→ Required action: Report back each line of the data that contains the word "lines".

** Opening Data to examine block **

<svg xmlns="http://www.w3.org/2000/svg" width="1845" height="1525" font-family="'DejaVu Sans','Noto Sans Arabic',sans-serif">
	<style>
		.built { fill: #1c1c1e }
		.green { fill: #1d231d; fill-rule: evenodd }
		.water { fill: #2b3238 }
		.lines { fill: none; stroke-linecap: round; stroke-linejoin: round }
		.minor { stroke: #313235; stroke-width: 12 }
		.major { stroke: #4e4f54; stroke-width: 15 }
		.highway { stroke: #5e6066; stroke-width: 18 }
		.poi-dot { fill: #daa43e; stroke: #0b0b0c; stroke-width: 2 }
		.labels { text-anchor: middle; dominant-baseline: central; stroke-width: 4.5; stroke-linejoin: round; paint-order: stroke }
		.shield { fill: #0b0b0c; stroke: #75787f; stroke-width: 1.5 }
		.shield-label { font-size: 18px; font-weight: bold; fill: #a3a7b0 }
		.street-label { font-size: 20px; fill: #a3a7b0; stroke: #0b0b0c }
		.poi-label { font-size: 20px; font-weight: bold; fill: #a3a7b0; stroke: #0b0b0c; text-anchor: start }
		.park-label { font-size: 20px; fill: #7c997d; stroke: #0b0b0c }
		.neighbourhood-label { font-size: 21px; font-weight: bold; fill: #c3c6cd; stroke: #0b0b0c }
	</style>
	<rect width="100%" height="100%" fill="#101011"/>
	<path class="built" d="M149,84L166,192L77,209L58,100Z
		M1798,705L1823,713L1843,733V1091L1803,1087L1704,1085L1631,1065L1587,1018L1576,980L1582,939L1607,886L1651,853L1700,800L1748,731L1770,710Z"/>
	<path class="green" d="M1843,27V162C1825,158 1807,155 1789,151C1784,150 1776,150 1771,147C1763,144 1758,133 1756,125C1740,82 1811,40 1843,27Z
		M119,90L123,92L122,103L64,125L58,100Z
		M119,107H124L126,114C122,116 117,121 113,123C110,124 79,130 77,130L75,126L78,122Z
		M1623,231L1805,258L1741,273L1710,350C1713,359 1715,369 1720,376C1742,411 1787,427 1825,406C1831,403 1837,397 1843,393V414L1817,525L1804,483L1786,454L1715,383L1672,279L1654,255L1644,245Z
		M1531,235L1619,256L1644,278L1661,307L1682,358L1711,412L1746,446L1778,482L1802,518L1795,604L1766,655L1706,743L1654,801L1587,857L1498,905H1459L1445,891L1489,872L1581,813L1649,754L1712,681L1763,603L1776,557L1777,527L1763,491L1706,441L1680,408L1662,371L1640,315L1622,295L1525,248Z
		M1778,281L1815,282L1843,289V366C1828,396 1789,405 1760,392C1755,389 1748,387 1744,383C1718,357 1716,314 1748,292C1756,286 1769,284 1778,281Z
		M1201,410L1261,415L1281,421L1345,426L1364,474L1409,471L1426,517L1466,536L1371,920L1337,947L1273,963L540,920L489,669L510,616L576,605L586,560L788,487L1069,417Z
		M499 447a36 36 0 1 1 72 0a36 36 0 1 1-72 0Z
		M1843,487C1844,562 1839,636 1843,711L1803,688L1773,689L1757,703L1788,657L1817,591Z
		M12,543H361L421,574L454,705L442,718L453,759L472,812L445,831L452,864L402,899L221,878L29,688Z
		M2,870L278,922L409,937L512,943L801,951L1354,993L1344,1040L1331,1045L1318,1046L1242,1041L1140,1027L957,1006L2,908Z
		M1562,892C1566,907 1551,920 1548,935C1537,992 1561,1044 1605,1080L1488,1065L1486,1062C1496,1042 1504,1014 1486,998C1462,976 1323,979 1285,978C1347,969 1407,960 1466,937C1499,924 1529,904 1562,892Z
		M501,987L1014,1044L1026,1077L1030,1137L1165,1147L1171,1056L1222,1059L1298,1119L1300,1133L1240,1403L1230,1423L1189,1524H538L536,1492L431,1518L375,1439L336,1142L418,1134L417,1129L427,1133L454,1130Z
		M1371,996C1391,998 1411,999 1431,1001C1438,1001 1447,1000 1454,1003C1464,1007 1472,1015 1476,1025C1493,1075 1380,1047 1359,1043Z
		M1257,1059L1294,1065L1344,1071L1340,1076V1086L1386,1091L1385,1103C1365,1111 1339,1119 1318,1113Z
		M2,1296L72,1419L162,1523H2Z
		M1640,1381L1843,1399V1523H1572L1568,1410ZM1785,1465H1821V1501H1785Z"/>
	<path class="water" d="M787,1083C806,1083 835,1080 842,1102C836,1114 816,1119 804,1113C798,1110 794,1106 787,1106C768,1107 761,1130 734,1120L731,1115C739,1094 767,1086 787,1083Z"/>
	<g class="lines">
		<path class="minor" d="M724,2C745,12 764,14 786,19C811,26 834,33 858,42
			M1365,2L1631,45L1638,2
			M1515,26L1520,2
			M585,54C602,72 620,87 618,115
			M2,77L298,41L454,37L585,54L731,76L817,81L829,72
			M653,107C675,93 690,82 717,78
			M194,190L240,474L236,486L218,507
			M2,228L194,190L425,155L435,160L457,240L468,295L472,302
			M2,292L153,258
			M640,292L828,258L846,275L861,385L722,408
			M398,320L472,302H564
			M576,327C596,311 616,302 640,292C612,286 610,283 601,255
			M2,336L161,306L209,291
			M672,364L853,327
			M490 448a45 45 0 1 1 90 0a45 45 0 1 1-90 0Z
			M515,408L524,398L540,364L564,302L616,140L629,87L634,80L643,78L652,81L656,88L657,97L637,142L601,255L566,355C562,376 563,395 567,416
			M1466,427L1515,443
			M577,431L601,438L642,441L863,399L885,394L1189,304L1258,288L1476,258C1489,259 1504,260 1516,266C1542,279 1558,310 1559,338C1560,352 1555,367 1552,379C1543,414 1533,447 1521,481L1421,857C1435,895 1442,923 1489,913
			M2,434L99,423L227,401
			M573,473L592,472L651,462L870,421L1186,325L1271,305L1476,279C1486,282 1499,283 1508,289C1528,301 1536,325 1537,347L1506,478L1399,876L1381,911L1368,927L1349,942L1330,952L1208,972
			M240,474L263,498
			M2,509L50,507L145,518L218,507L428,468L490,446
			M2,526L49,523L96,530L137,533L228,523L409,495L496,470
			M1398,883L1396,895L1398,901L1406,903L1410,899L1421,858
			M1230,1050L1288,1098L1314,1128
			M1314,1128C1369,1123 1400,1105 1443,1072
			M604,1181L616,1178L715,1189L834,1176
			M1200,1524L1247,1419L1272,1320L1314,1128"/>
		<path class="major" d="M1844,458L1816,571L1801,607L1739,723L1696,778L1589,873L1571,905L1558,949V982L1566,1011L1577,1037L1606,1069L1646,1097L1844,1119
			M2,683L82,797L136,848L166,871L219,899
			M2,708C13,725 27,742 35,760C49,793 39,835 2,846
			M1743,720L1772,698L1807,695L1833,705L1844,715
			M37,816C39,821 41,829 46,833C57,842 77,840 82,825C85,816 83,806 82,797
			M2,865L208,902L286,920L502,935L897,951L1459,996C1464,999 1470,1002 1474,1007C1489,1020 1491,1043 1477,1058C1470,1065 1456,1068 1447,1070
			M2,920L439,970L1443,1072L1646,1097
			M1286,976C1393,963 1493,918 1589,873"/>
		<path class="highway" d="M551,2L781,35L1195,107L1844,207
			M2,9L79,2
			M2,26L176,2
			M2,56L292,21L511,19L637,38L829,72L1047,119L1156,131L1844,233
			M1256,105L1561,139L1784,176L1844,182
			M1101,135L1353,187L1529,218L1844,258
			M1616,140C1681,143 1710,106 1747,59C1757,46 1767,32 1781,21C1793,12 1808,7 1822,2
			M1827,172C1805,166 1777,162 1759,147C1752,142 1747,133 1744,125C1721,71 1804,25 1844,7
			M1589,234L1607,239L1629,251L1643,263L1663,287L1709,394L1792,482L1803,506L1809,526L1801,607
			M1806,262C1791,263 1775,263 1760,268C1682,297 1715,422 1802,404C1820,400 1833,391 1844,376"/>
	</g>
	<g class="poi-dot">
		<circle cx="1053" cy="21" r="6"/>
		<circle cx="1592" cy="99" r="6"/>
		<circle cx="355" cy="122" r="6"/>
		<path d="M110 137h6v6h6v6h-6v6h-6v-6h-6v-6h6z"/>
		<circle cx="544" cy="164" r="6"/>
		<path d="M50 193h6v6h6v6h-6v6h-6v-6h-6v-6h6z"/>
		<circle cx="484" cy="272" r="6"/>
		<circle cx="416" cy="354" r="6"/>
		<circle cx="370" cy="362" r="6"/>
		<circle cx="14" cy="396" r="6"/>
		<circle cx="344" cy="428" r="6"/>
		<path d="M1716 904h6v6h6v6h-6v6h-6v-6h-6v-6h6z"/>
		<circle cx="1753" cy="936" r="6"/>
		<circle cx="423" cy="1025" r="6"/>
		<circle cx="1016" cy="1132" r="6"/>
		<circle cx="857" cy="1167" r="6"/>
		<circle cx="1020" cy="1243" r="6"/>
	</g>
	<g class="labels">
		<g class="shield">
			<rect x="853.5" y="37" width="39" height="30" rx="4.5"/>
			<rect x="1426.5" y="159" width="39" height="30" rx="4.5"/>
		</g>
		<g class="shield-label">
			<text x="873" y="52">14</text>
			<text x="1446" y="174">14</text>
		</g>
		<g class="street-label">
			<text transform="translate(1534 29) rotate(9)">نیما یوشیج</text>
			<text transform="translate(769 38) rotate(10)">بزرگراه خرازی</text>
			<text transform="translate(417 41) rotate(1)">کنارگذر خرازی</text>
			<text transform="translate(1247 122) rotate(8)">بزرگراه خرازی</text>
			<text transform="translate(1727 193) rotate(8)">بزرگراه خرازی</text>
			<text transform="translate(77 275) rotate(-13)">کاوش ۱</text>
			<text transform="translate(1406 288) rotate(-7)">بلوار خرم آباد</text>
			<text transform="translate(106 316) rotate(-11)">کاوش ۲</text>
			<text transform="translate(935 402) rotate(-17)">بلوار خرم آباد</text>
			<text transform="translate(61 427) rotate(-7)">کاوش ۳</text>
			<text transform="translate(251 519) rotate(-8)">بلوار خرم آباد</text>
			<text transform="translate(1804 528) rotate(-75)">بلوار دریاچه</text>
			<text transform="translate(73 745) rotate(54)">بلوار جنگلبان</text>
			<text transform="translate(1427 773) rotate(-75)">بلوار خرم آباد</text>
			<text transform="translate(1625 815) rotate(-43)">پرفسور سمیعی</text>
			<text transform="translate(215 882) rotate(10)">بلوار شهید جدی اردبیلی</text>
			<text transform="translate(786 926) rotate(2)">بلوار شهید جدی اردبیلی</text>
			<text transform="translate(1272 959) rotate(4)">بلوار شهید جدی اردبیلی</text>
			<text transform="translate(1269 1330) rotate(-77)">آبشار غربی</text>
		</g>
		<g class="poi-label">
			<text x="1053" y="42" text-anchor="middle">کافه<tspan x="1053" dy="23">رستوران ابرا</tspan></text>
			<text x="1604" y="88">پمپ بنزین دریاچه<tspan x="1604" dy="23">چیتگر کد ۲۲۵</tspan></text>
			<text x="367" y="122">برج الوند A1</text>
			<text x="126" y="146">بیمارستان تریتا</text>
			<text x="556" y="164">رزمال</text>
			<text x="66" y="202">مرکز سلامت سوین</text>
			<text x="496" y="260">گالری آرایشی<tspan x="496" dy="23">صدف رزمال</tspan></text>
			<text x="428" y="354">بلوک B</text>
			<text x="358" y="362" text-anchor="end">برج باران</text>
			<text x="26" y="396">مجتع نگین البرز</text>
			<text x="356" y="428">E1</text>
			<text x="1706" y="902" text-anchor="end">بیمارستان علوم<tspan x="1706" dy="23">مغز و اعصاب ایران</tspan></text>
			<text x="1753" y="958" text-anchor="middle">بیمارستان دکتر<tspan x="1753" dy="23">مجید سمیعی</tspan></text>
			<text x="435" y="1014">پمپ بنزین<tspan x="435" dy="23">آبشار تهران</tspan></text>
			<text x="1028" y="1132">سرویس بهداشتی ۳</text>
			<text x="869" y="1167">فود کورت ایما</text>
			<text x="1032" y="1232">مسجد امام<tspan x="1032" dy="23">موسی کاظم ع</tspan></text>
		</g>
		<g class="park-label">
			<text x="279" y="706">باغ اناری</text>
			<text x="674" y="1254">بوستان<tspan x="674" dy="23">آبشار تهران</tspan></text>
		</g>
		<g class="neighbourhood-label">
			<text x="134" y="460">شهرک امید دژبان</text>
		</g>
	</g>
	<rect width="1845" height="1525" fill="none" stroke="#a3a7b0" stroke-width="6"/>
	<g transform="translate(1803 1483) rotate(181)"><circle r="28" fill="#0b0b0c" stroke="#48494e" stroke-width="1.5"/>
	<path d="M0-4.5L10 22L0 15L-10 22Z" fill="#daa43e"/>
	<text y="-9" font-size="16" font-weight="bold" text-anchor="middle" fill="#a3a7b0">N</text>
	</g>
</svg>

** Closing Data to examine block **

→ Answer box:
		.lines { fill: none; stroke-linecap: round; stroke-linejoin: round }
	<g class="lines">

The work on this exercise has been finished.